Broadening patterns come in a variety of styles and names. There are the broadening tops and bottoms, right‐angled ascending and descending, expanding triangle, orthodox broadening top, and five‐point reversal. The last three—expanding triangle, orthodox broadening top, and five‐point reversal—are synonyms for the broadening top, with the last two being based on five turning points.

Figure 111 A potential triple top changed into a broadening formation The - фото 64

Figure 11.1 A potential triple top changed into a broadening formation. The one‐day reversal appeared as the third peak after an unsustainably quick price rise. The broadening top formation marked a struggle between eager buyers and reluctant sellers at the lows and the quick‐to‐take‐profit momentum players at the peaks.

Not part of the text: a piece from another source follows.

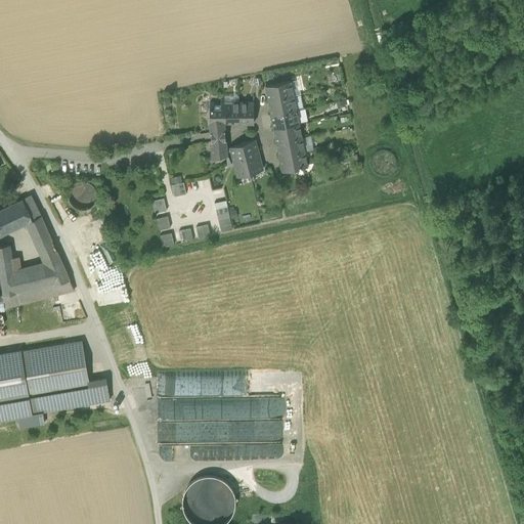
[(291,81),(296,110),(303,108),(297,79),(291,81)]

For a tour of the chart pattern, look at Figure 11.1. The stock began an uphill run in December 1994 and continued climbing to reach a high in mid‐September at 53.75. Holders of the stock, enjoying the long run, decided to sell their shares and retire in Florida. The stock headed lower. On 25 September 1995, volume spiked upward and halted the decline. Investors, seeing a 40% retrace of their gains from the June peak, apparently thought the decline overdone and purchased the stock, sending price back up.

Price peaked at a higher level, 54.50, on 19 October. Astute traders, who suspected a double top was forming, promptly sold their holdings to maximize their gains, sending price tumbling. Price confirmed the double top when it fell below the confirmation price (below the lowest low between the two peaks), at 48.75.

Volume picked up, and the struggle between supply and demand reasserted itself. The decline stalled as traders willing to buy the stock overwhelmed reluctant sellers. The stock turned around and headed higher. By this time, chart followers could draw the two trendlines—one across the twin peaks and another below the two valleys—giving birth to the broadening top pattern. Traders jumped on the bandwagon at this point and purchased the stock. They wanted to play the anticipated rise as the formation broadened out. The stock cooperated and moved higher, reaching the top trendline once again at a new high of 55.50.

The steepness of the ascent in the latter stages was unsustainable. The peak looked like a one‐day reversal, with a close near the low of the day and a tall daily price swing. However, volume was unconvincing. It was higher that day than during the prior week, but it certainly was not of the caliber of the late November spike.

In any case, the stock tumbled and soon reached a new low of 43.50, stopping right at the bottom trendline. Once the stock began moving higher, the momentum players jumped on board and volume increased along with price. Buying enthusiasm and rising momentum pushed the stock higher, climbing through the top trendline. An upward breakout occurred.

Throughout the various peaks and troughs as this chart pattern unfolded, there was a struggle between buyers and sellers. Near the lows, the buyers believed the stock was oversold, and they eagerly bought it. At the top, they and others sold their shares and pocketed handsome profits. This selling pressure, of course, sent the stock back down.